- TEXT TO READ
START

Echo Zulu (foaled April 7, 2019) is a champion American Thoroughbred racehorse who won the 2021 Breeders' Cup Juvenile Fillies and 2022 Fair Grounds Oaks, and was named the 2021 Champion Two-Year-Old Filly.

Background
Echo Zulu is a bay filly who was bred in Kentucky by Betz, J. Betz, Burns, CHNNHK, Magers, CoCo Equine, and Ramsby. She is from the first crop of her sire Gun Runner, who was the 2017 American Horse of the Year and winner of the 2017 Breeders' Cup Classic. Echo Zulu is the eleventh foal of racing age out of the stakes-winning mare Letgomyecho, who had previously produced Grade 1 winner Echo Town. She was sold at the 2020 Keeneland Yearling Sale for $300,000 to Winchell Thoroughbreds (which had owned Gun Runner during his racing career) and L and N Racing, which consisted of Lee Levinson, his sons Andy and Michael, and friend Don Nelson. She is trained by Steve Asmussen, who had also trained Gun Runner.

Racing career

2021: Two-year-old season
Echo Zulu made her first start on July 15, 2021 in a maiden special weight race at Saratoga Racecourse. She pressed a fast early pace set by Lady Scarlet, then took the lead at the top of the stretch. She continued to draw away to win by  lengths. She was named a TDN Rising Star by Thoroughbred Daily News.

In her second race, Echo Zulu stepped sharply up in class for the Grade 1 Spinaway Stakes on September 5 at Saratoga. She broke poorly but quickly went to the lead, running the opening quarter-mile in 22.07 seconds and the half in 44.73. She started to draw away turning into the stretch and won by  lengths, becoming the first Grade 1 winner for Gun Runner.

On October 3, Echo Zulu maintained her undefeated record in the Frizette Stakes at Belmont Park. She took the early lead while setting moderately fast fractions, then pulled away in the stretch to win by seven lengths. Asmussen said that he had been worried. "I watched the race from up the stretch, a long ways across to the backside — (and they went) :22 and 1, :45 and change," he said. "But the first thing (jockey Ricardo Santana Jr.) said when he came back was that he couldn't believe how relaxed she was. He said her ears were up and she was relaxed and within herself."

Echo Zulu shipped to California for her final start of the season in the Breeders' Cup Juvenile Fillies on November 5 at Del Mar Racetrack. Asmussen decided to change jockeys to Joel Rosario but the tactics remained the same. Echo Zulu went to the early lead and set moderate fractions, then responded to a brief challenge by pulling away down the stretch to win by  lengths. "She is amazing", said Rosario. "Today she liked what she was doing up there (in the lead) and when I asked her, she just took off."

2022: Three-year-old season 
Echo Zulu was stabled at Fair Grounds Racecourse to prepare for her 2022 campaign. Her trainer Asmussen had two previous Kentucky Oaks winners Summerly and Untappable also wintered at Fair Grounds.

END

- Records from a data collection
START

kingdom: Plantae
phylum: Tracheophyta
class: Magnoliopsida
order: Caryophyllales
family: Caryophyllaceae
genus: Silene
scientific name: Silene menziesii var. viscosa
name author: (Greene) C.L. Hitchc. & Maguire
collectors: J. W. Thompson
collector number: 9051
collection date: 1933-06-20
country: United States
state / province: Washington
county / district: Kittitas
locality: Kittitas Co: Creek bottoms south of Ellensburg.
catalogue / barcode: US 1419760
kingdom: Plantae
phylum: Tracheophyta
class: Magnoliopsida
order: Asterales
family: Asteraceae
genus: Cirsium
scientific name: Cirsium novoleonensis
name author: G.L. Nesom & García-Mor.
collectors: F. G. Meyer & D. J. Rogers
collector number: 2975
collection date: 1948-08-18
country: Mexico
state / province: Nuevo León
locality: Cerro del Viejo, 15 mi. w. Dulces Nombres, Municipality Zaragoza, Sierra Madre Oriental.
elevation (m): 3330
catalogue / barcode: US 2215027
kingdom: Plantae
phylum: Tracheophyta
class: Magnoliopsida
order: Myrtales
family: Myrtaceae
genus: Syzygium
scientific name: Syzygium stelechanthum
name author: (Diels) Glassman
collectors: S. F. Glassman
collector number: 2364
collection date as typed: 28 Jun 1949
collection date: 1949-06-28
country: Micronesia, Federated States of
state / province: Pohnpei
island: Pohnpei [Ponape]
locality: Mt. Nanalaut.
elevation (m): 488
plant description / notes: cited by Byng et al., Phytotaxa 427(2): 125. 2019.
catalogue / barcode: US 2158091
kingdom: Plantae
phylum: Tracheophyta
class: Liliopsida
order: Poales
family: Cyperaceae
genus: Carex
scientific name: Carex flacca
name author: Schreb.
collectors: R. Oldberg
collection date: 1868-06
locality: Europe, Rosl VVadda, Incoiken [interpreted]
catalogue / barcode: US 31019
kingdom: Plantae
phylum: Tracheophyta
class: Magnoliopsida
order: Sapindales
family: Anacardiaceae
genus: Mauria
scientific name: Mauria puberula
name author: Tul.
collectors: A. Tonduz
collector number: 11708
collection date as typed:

END

- PROBLEM DETAILS
In the passage on Echo Zulu, swap "draw away" for "pull clear" and reproduce the stretch from "2021: Two-year-old season" through "for Gun Runner.". The rows play no part in this work.

- TASK RESPONSE
2021: Two-year-old season
Echo Zulu made her first start on July 15, 2021 in a maiden special weight race at Saratoga Racecourse. She pressed a fast early pace set by Lady Scarlet, then took the lead at the top of the stretch. She continued to pull clear to win by  lengths. She was named a TDN Rising Star by Thoroughbred Daily News.

In her second race, Echo Zulu stepped sharply up in class for the Grade 1 Spinaway Stakes on September 5 at Saratoga. She broke poorly but quickly went to the lead, running the opening quarter-mile in 22.07 seconds and the half in 44.73. She started to pull clear turning into the stretch and won by  lengths, becoming the first Grade 1 winner for Gun Runner.